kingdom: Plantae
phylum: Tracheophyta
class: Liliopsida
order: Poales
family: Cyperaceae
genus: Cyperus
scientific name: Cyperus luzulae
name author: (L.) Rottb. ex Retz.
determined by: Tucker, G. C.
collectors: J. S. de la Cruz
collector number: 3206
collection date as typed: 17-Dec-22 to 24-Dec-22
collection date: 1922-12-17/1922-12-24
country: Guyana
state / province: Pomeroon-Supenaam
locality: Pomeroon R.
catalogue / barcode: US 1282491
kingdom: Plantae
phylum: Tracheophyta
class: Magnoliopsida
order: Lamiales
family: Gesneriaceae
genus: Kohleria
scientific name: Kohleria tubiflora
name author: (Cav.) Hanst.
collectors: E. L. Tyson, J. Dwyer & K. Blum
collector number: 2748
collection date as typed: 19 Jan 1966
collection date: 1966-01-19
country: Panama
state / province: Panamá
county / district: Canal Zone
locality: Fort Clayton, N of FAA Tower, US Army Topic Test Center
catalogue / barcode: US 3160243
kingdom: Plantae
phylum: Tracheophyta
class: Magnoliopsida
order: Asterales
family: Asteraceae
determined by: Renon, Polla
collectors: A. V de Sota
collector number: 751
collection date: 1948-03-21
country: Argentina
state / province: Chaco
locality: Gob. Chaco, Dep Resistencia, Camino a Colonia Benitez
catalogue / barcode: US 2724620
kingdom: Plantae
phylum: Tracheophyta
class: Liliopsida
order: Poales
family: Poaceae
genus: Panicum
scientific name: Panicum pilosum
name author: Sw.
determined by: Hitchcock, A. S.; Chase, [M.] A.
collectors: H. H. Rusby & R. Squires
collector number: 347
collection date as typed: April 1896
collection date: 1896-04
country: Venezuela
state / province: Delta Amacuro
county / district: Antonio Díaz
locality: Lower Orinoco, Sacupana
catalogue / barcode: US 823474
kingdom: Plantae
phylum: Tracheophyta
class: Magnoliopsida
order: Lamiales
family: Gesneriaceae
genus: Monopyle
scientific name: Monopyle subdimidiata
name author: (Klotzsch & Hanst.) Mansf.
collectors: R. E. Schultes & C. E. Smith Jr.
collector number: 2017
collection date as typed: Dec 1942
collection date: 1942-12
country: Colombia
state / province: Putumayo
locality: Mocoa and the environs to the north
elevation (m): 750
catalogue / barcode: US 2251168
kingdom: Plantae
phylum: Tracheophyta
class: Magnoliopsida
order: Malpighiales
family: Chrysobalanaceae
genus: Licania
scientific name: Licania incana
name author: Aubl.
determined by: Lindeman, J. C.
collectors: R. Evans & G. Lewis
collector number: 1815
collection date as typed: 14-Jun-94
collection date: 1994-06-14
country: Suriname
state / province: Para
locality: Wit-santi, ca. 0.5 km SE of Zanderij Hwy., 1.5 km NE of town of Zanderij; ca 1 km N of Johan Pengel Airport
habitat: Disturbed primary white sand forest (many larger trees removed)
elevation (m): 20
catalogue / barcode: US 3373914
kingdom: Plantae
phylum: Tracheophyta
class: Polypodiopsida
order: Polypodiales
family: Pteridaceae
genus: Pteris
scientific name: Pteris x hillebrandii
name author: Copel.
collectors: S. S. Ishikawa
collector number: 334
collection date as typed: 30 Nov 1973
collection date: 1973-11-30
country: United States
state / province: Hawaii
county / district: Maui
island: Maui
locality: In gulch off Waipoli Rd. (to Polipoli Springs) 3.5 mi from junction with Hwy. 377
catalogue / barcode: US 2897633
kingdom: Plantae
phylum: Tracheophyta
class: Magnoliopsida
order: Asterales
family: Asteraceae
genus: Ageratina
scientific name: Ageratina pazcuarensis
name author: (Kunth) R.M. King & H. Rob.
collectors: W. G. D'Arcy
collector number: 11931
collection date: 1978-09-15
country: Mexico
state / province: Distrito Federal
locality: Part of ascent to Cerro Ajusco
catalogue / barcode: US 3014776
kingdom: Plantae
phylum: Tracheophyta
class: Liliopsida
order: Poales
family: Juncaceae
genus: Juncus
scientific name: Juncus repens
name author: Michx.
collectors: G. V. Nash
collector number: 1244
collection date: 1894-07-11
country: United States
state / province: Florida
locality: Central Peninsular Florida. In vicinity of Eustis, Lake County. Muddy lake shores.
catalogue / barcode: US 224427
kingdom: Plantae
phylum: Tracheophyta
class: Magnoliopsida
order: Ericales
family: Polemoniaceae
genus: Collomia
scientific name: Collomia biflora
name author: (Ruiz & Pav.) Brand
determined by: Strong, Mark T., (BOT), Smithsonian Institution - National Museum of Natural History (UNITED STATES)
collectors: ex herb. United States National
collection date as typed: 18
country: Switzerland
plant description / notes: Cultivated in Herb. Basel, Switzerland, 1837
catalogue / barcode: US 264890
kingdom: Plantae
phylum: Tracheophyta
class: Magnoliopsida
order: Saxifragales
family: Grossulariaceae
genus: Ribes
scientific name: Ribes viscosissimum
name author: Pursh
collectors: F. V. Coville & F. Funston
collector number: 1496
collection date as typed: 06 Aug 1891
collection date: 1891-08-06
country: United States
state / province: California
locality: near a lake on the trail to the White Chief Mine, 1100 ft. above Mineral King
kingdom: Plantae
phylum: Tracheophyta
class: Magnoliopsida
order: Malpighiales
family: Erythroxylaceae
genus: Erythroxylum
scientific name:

**Work to complete**
Put every line of all the items above into a Markdown table with the columns "Row" and "Line". Number the rows in order and skip any blank lines.

**Written solution**
| Row | Line |
|---|---|
| 1 | kingdom: Plantae |
| 2 | phylum: Tracheophyta |
| 3 | class: Liliopsida |
| 4 | order: Poales |
| 5 | family: Cyperaceae |
| 6 | genus: Cyperus |
| 7 | scientific name: Cyperus luzulae |
| 8 | name author: (L.) Rottb. ex Retz. |
| 9 | determined by: Tucker, G. C. |
| 10 | collectors: J. S. de la Cruz |
| 11 | collector number: 3206 |
| 12 | collection date as typed: 17-Dec-22 to 24-Dec-22 |
| 13 | collection date: 1922-12-17/1922-12-24 |
| 14 | country: Guyana |
| 15 | state / province: Pomeroon-Supenaam |
| 16 | locality: Pomeroon R. |
| 17 | catalogue / barcode: US 1282491 |
| 18 | kingdom: Plantae |
| 19 | phylum: Tracheophyta |
| 20 | class: Magnoliopsida |
| 21 | order: Lamiales |
| 22 | family: Gesneriaceae |
| 23 | genus: Kohleria |
| 24 | scientific name: Kohleria tubiflora |
| 25 | name author: (Cav.) Hanst. |
| 26 | collectors: E. L. Tyson, J. Dwyer & K. Blum |
| 27 | collector number: 2748 |
| 28 | collection date as typed: 19 Jan 1966 |
| 29 | collection date: 1966-01-19 |
| 30 | country: Panama |
| 31 | state / province: Panamá |
| 32 | county / district: Canal Zone |
| 33 | locality: Fort Clayton, N of FAA Tower, US Army Topic Test Center |
| 34 | catalogue / barcode: US 3160243 |
| 35 | kingdom: Plantae |
| 36 | phylum: Tracheophyta |
| 37 | class: Magnoliopsida |
| 38 | order: Asterales |
| 39 | family: Asteraceae |
| 40 | determined by: Renon, Polla |
| 41 | collectors: A. V de Sota |
| 42 | collector number: 751 |
| 43 | collection date: 1948-03-21 |
| 44 | country: Argentina |
| 45 | state / province: Chaco |
| 46 | locality: Gob. Chaco, Dep Resistencia, Camino a Colonia Benitez |
| 47 | catalogue / barcode: US 2724620 |
| 48 | kingdom: Plantae |
| 49 | phylum: Tracheophyta |
| 50 | class: Liliopsida |
| 51 | order: Poales |
| 52 | family: Poaceae |
| 53 | genus: Panicum |
| 54 | scientific name: Panicum pilosum |
| 55 | name author: Sw. |
| 56 | determined by: Hitchcock, A. S.; Chase, [M.] A. |
| 57 | collectors: H. H. Rusby & R. Squires |
| 58 | collector number: 347 |
| 59 | collection date as typed: April 1896 |
| 60 | collection date: 1896-04 |
| 61 | country: Venezuela |
| 62 | state / province: Delta Amacuro |
| 63 | county / district: Antonio Díaz |
| 64 | locality: Lower Orinoco, Sacupana |
| 65 | catalogue / barcode: US 823474 |
| 66 | kingdom: Plantae |
| 67 | phylum: Tracheophyta |
| 68 | class: Magnoliopsida |
| 69 | order: Lamiales |
| 70 | family: Gesneriaceae |
| 71 | genus: Monopyle |
| 72 | scientific name: Monopyle subdimidiata |
| 73 | name author: (Klotzsch & Hanst.) Mansf. |
| 74 | collectors: R. E. Schultes & C. E. Smith Jr. |
| 75 | collector number: 2017 |
| 76 | collection date as typed: Dec 1942 |
| 77 | collection date: 1942-12 |
| 78 | country: Colombia |
| 79 | state / province: Putumayo |
| 80 | locality: Mocoa and the environs to the north |
| 81 | elevation (m): 750 |
| 82 | catalogue / barcode: US 2251168 |
| 83 | kingdom: Plantae |
| 84 | phylum: Tracheophyta |
| 85 | class: Magnoliopsida |
| 86 | order: Malpighiales |
| 87 | family: Chrysobalanaceae |
| 88 | genus: Licania |
| 89 | scientific name: Licania incana |
| 90 | name author: Aubl. |
| 91 | determined by: Lindeman, J. C. |
| 92 | collectors: R. Evans & G. Lewis |
| 93 | collector number: 1815 |
| 94 | collection date as typed: 14-Jun-94 |
| 95 | collection date: 1994-06-14 |
| 96 | country: Suriname |
| 97 | state / province: Para |
| 98 | locality: Wit-santi, ca. 0.5 km SE of Zanderij Hwy., 1.5 km NE of town of Zanderij; ca 1 km N of Johan Pengel Airport |
| 99 | habitat: Disturbed primary white sand forest (many larger trees removed) |
| 100 | elevation (m): 20 |
| 101 | catalogue / barcode: US 3373914 |
| 102 | kingdom: Plantae |
| 103 | phylum: Tracheophyta |
| 104 | class: Polypodiopsida |
| 105 | order: Polypodiales |
| 106 | family: Pteridaceae |
| 107 | genus: Pteris |
| 108 | scientific name: Pteris x hillebrandii |
| 109 | name author: Copel. |
| 110 | collectors: S. S. Ishikawa |
| 111 | collector number: 334 |
| 112 | collection date as typed: 30 Nov 1973 |
| 113 | collection date: 1973-11-30 |
| 114 | country: United States |
| 115 | state / province: Hawaii |
| 116 | county / district: Maui |
| 117 | island: Maui |
| 118 | locality: In gulch off Waipoli Rd. (to Polipoli Springs) 3.5 mi from junction with Hwy. 377 |
| 119 | catalogue / barcode: US 2897633 |
| 120 | kingdom: Plantae |
| 121 | phylum: Tracheophyta |
| 122 | class: Magnoliopsida |
| 123 | order: Asterales |
| 124 | family: Asteraceae |
| 125 | genus: Ageratina |
| 126 | scientific name: Ageratina pazcuarensis |
| 127 | name author: (Kunth) R.M. King & H. Rob. |
| 128 | collectors: W. G. D'Arcy |
| 129 | collector number: 11931 |
| 130 | collection date: 1978-09-15 |
| 131 | country: Mexico |
| 132 | state / province: Distrito Federal |
| 133 | locality: Part of ascent to Cerro Ajusco |
| 134 | catalogue / barcode: US 3014776 |
| 135 | kingdom: Plantae |
| 136 | phylum: Tracheophyta |
| 137 | class: Liliopsida |
| 138 | order: Poales |
| 139 | family: Juncaceae |
| 140 | genus: Juncus |
| 141 | scientific name: Juncus repens |
| 142 | name author: Michx. |
| 143 | collectors: G. V. Nash |
| 144 | collector number: 1244 |
| 145 | collection date: 1894-07-11 |
| 146 | country: United States |
| 147 | state / province: Florida |
| 148 | locality: Central Peninsular Florida. In vicinity of Eustis, Lake County. Muddy lake shores. |
| 149 | catalogue / barcode: US 224427 |
| 150 | kingdom: Plantae |
| 151 | phylum: Tracheophyta |
| 152 | class: Magnoliopsida |
| 153 | order: Ericales |
| 154 | family: Polemoniaceae |
| 155 | genus: Collomia |
| 156 | scientific name: Collomia biflora |
| 157 | name author: (Ruiz & Pav.) Brand |
| 158 | determined by: Strong, Mark T., (BOT), Smithsonian Institution - National Museum of Natural History (UNITED STATES) |
| 159 | collectors: ex herb. United States National |
| 160 | collection date as typed: 18 |
| 161 | country: Switzerland |
| 162 | plant description / notes: Cultivated in Herb. Basel, Switzerland, 1837 |
| 163 | catalogue / barcode: US 264890 |
| 164 | kingdom: Plantae |
| 165 | phylum: Tracheophyta |
| 166 | class: Magnoliopsida |
| 167 | order: Saxifragales |
| 168 | family: Grossulariaceae |
| 169 | genus: Ribes |
| 170 | scientific name: Ribes viscosissimum |
| 171 | name author: Pursh |
| 172 | collectors: F. V. Coville & F. Funston |
| 173 | collector number: 1496 |
| 174 | collection date as typed: 06 Aug 1891 |
| 175 | collection date: 1891-08-06 |
| 176 | country: United States |
| 177 | state / province: California |
| 178 | locality: near a lake on the trail to the White Chief Mine, 1100 ft. above Mineral King |
| 179 | kingdom: Plantae |
| 180 | phylum: Tracheophyta |
| 181 | class: Magnoliopsida |
| 182 | order: Malpighiales |
| 183 | family: Erythroxylaceae |
| 184 | genus: Erythroxylum |
| 185 | scientific name: |